* _Instructions to follow_: From the line with "[209,415,262,426] repository, ->" through the line with "(480, 546) none", repeat the entries verbatim, both end lines included, and add nothing.
[Available data Boundary: Start]
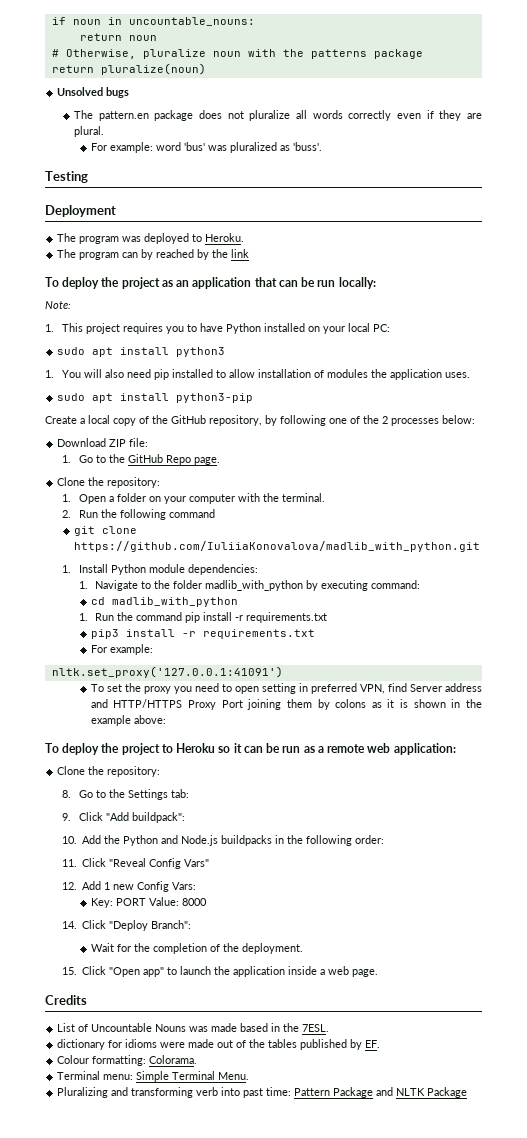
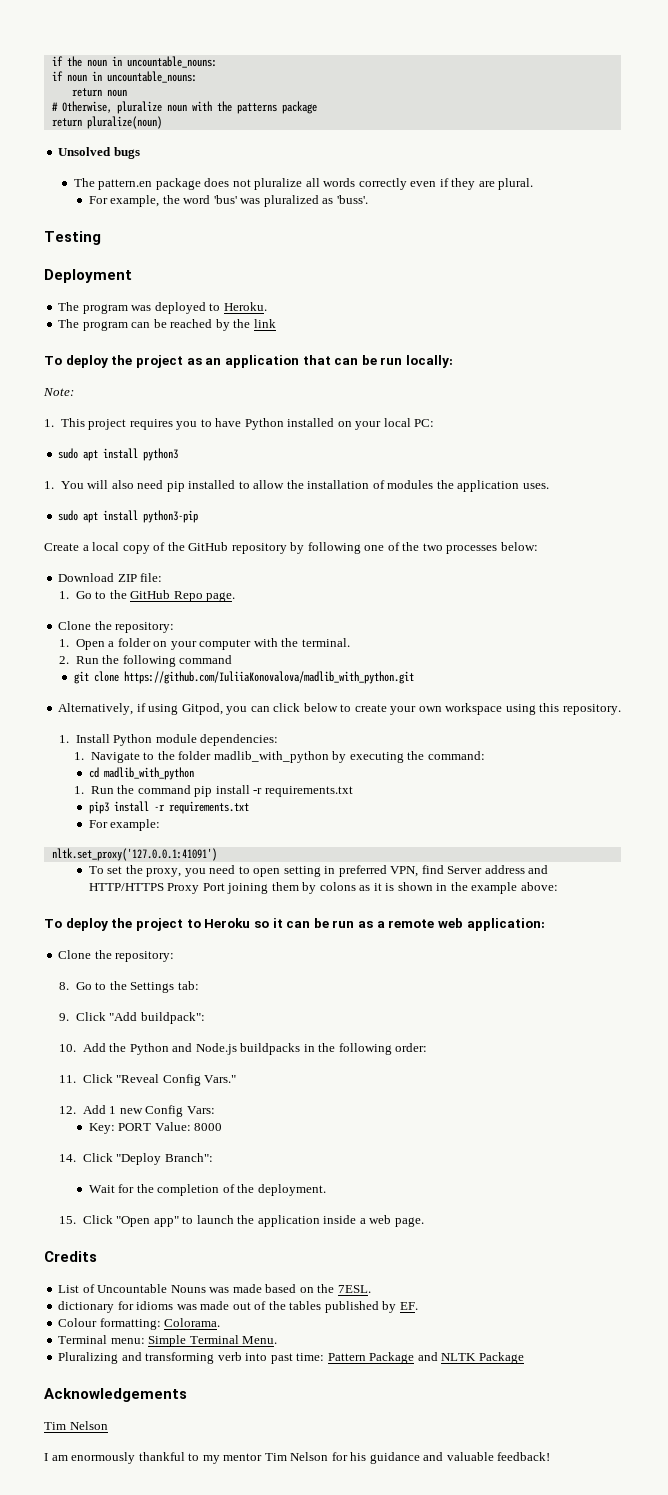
[51,17,66,25] if -> [51,56,217,68] [51,71,63,81] if the noun in uncountable_nouns: // if
[109,142,153,153] example: -> [110,195,180,207] example, the
[141,249,154,260] by -> [153,319,167,328] be
(255, 373) none -> [286,480,304,489] the
[209,415,262,426] repository, -> [231,543,287,554] repository
[382,416,388,424] 2 -> [422,543,443,551] two
(480, 546) none -> [58,703,621,715] // Alternatively, if using Gitpod, you can click below to create your own workspace using this repository.
(369, 585) none -> [407,751,425,760] the
[143,686,171,694] proxy -> [146,868,182,877] proxy,
[184,859,210,867] Vars" -> [204,1075,237,1083] Vars."
[271,1023,281,1032] in -> [299,1287,314,1293] on
[160,1042,186,1048] were -> [176,1304,197,1310] was
(468, 1092) none -> [44,1388,187,1402] [44,1421,108,1430] [44,1452,551,1464] // Acknowledgements // Tim Nelson // I am enormously thankful to my mentor Tim Nelson for his guidance and valuable feedback!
[Available data Boundary: End]
* _Answer to this task_:
[209,415,262,426] repository, -> [231,543,287,554] repository
[382,416,388,424] 2 -> [422,543,443,551] two
(480, 546) none -> [58,703,621,715] // Alternatively, if using Gitpod, you can click below to create your own workspace using this repository.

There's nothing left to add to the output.